Pharmacodynamics of a simulated single 1,200-milligram dose of oritavancin in an in vitro pharmacokinetic/pharmacodynamic model of methicillin-resistant staphylococcus aureus infection

Abstract

The safety and efficacy of a single 1,200-mg dose of the lipoglycopeptide oritavancin are currently being investigated in two global phase 3 studies of acute bacterial skin and skin structure infections. In this study, an in vitro pharmacokinetic/pharmacodynamic model was established to compare the free-drug pharmacodynamics associated with a single 1,200-mg dose of oritavancin to once-daily dosing with daptomycin at 6 mg/kg of body weight and twice-daily dosing with vancomycin at 1,000 mg against three methicillin-resistant Staphylococcus aureus (MRSA) strains over 72 h. The area under the bacterial-kill curve (AUBKC) was used to assess the antibacterial effect of each dosing regimen at 24 h (AUBKC(0-24)), 48 h (AUBKC(0-48)), and 72 h (AUBKC(0-72)). The rapid bactericidal activities of oritavancin and daptomycin contributed to lower AUBKC(0-24)s for the three MRSA strains than with vancomycin (P < 0.05, as determined by analysis of variance [ANOVA]).

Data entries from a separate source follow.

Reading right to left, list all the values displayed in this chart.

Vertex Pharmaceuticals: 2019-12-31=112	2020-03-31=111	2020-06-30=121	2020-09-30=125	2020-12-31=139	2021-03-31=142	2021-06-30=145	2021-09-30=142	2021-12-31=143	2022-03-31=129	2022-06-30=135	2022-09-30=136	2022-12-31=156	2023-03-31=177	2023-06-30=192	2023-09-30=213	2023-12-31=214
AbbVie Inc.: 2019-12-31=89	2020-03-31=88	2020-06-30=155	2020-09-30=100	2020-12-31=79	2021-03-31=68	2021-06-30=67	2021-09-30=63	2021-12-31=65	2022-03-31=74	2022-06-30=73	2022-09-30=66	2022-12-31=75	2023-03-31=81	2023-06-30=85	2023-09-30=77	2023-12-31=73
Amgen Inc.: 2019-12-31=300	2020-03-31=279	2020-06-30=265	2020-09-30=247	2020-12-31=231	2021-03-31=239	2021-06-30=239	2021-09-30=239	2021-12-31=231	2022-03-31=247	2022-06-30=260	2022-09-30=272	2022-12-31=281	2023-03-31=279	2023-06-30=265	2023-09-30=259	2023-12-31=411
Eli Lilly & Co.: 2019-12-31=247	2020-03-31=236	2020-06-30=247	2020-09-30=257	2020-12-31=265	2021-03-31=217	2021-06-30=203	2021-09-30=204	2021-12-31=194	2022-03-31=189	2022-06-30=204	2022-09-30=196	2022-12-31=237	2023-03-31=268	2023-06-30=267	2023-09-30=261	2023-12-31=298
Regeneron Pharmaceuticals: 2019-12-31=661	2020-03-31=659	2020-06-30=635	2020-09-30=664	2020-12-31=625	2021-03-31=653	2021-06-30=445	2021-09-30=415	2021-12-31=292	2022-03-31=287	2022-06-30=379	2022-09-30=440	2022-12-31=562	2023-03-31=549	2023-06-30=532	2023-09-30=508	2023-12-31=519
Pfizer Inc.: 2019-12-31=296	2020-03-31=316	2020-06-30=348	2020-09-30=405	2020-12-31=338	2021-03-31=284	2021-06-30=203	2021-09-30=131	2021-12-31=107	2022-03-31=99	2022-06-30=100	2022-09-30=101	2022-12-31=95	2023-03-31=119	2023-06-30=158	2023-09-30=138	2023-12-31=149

Oritavancin exposure also resulted in a lower AUBKC(0-48) and AUBKC(0-72) against one MRSA strain and a lower AUBKC(0-48) for another strain than did vancomycin exposure (P < 0.05). Furthermore, daptomycin exposure resulted in a lower AUBKC(0-48) and AUBKC(0-72) for one of the MRSA isolates than did vancomycin exposure (P < 0.05). Lower AUBKC(0-24)s for two of the MRSA strains (P < 0.05) were obtained with oritavancin exposure than with daptomycin. Thus, the antibacterial effect from the single-dose regimen of oritavancin is as effective as that from either once-daily dosing with daptomycin or twice-daily dosing with vancomycin against the MRSA isolates tested in an in vitro pharmacokinetic/pharmacodynamic model over 72 h. These results provide further justification to assess the single 1,200-mg dose of oritavancin for treatment of acute bacterial skin and skin structure infections.

Fig 1

Mean oritavancin concentration-time profiles for single-dose infusion over 3 h as obtained by population PK modeling (○; predicted free drug levels from a single 1,200-mg dose based on estimated 85% protein binding) and as measured in the in vitro PK/PD model (●; n = 8 independent experiments; actual measured drug level in model).

Fig 2

Pharmacodynamics of simulated dosing regimens of a single dose of 1,200 mg oritavancin (●), once-daily dosing with 6 mg/kg daptomycin (□), and q12h dosing with 1,000 mg vancomycin (△) against MRSA NRS123 (A), MRSA ATCC 33591 (B), and MRSA-hVISA 1561603 (C) over 72 h. The inset in panel B depicts the pharmacodynamic activity of daptomycin against MRSA ATCC 33591 in replicate experiments (three of eight replicates from four independent experiments) in which changes in susceptibility to daptomycin occurred. No-drug growth controls (○) for each MRSA isolate were performed using the flow rates for oritavancin PK simulations to supply fresh medium over 24 h. The limit of detection (dashed line) of viable bacteria is 66.7 CFU/ml.